Bacteria and Parasites
Raw fish in sushi can also be a problem when you're pregnant due to the possible presence of harmful bacteria or parasites that can make you sick, as well as can affect your unborn child. While experienced sushi chefs are trained to choose fish that are bacteria and parasite free, there is still a risk when the fish is left raw. When a fish is cooked properly, bacteria and parasites becomes less of an issue, as the heat helps kill the microorganisms during the cooking process. When eating fish as part of the 12 oz. suggested by the FDA, cook the fish to an internal temperature of at least 145 Fahrenheit to kill off potentially harmful microorganisms.
When ordering vegetable sushi at a restaurant or making vegetable sushi from home, choose vegetables that have the vitamins needed to promote a healthy pregnancy. For example, choose vegetables with high levels of vitamin C, which helps you and your baby absorb iron during your pregnancy. Examples include shredded carrot or green, yellow or orange peppers. Common sushi ingredients like asparagus and cucumber also provide vitamin C. Vegetables high in vitamin A, like spinach, can be added to your vegetarian sushi to promote healthy growth of teeth and bones.

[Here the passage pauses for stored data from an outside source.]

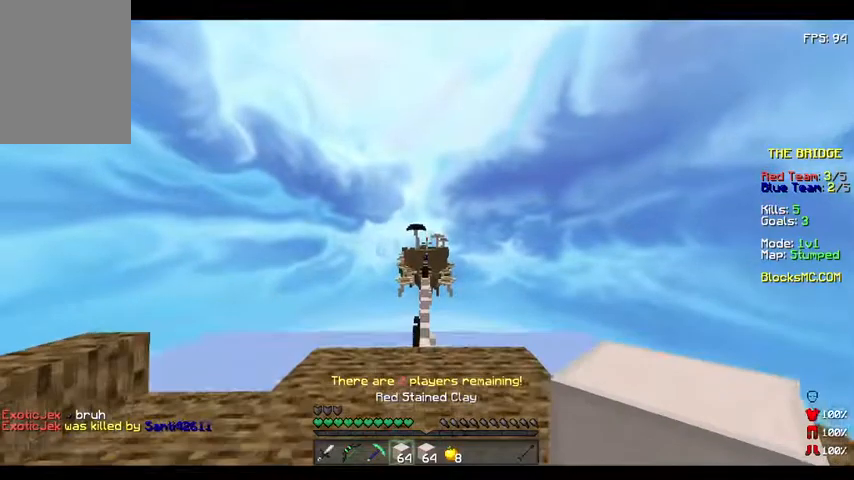
{"keys": ["w"], "events": []}
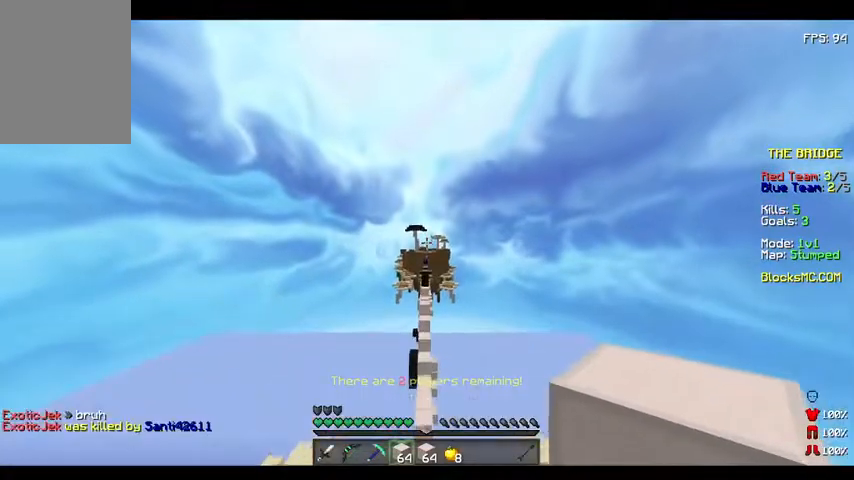
{"keys": ["w"], "events": []}
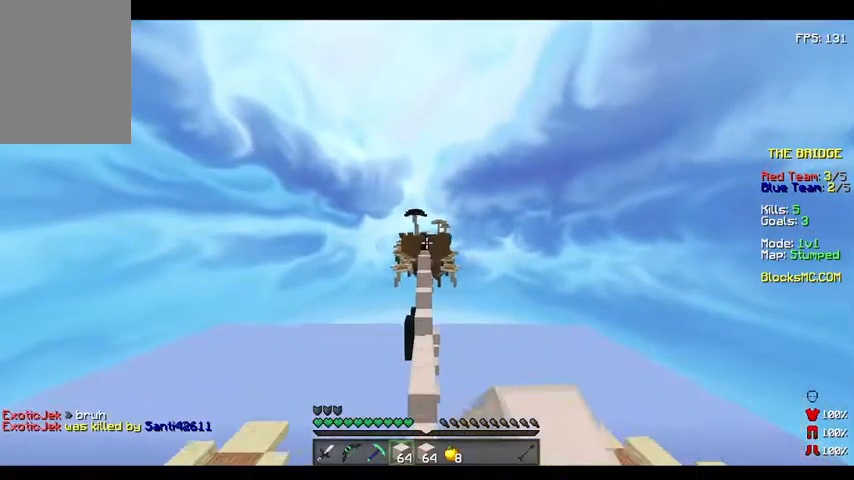
{"keys": ["w"], "events": []}
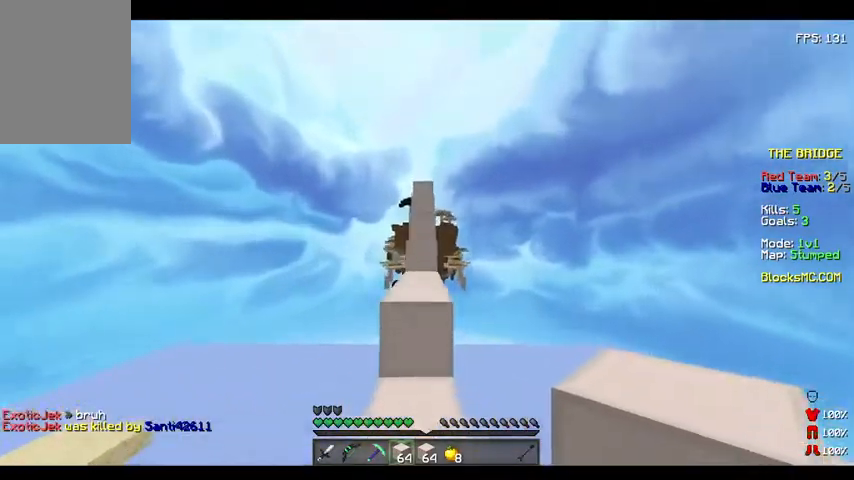
{"keys": ["w"], "events": []}
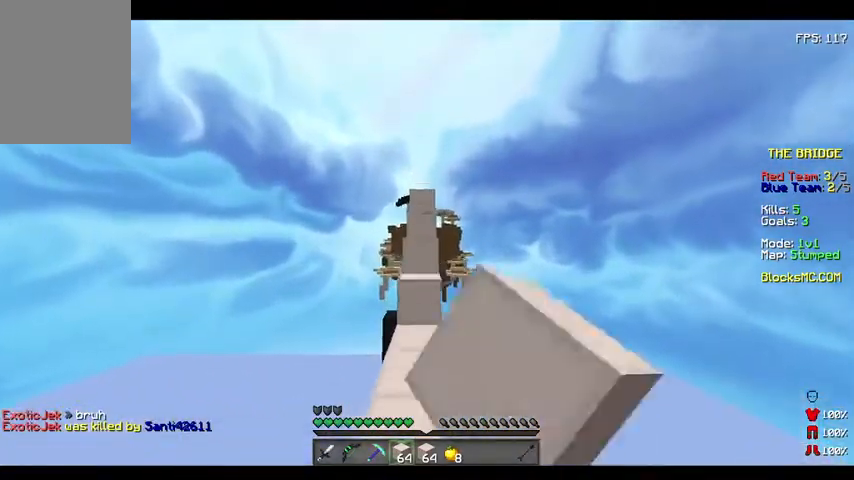
{"keys": ["w"], "events": []}
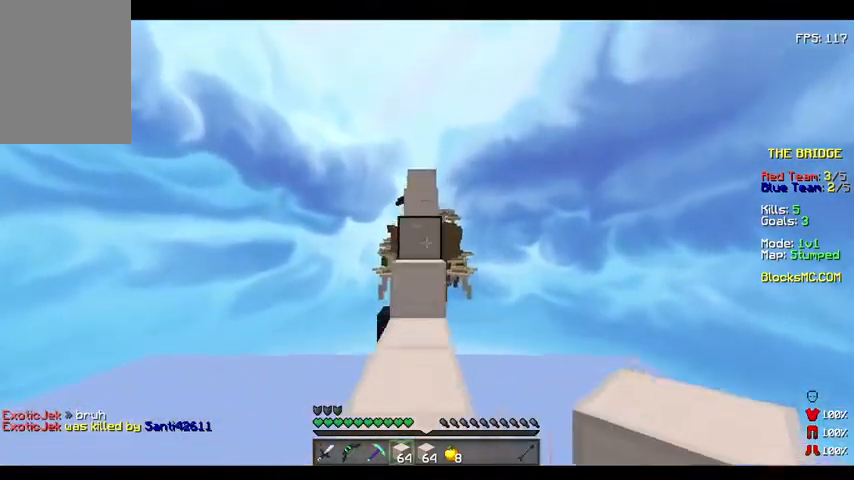
{"keys": [], "events": [[300, "w", "up"], [433, "w", "down"], [500, "w", "up"]]}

Throw some sunflower seeds into your sushi for both a crunch as well as a supply of pyridoxine, or vitamin B3, which can help with morning sickness, as well as help form red blood cells.

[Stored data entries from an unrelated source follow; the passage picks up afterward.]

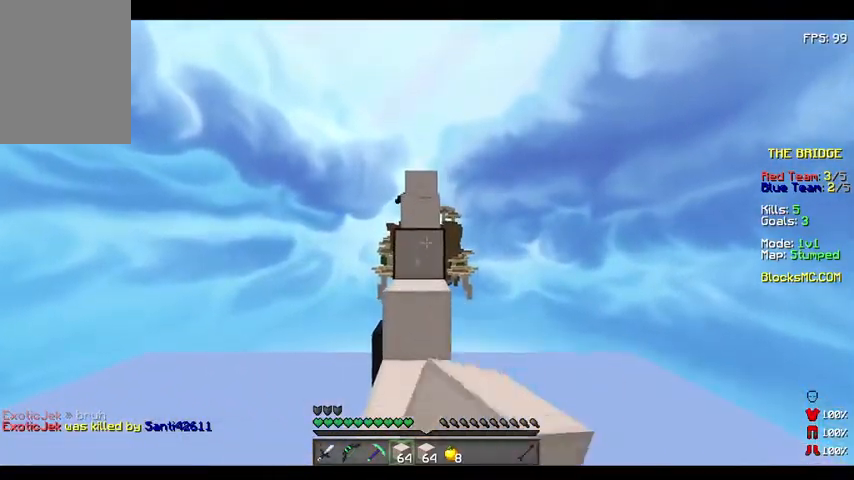
{"keys": ["w"], "events": [[100, "w", "down"]]}
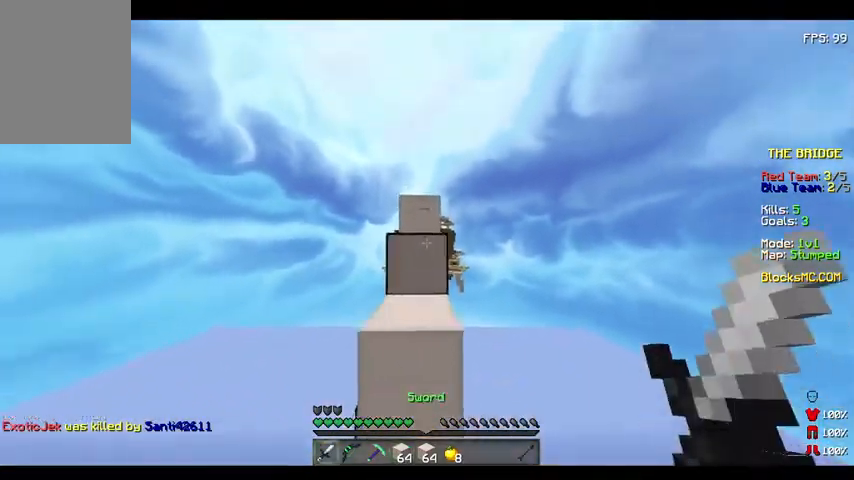
{"keys": ["w"], "events": []}
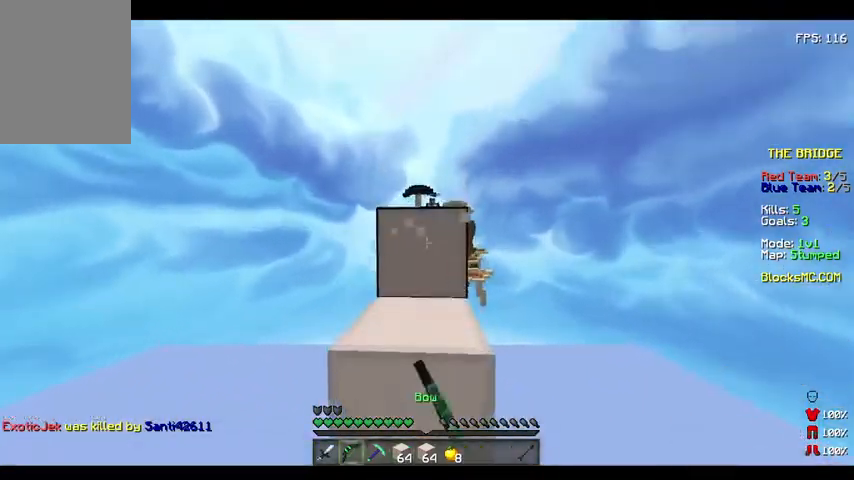
{"keys": ["w"], "events": []}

When possible choose sushi ingredients with minerals that promote a healthy pregnancy. For example, leafy green vegetables can easily be rolled into sushi to provide folate, a necessary nutrient for placenta health and to prevent neural tube defects. Iron is essential during pregnancy, and can be provided by sushi by choosing rolls featuring spinach, peas, broccoli or non-vegetable additions like tofu.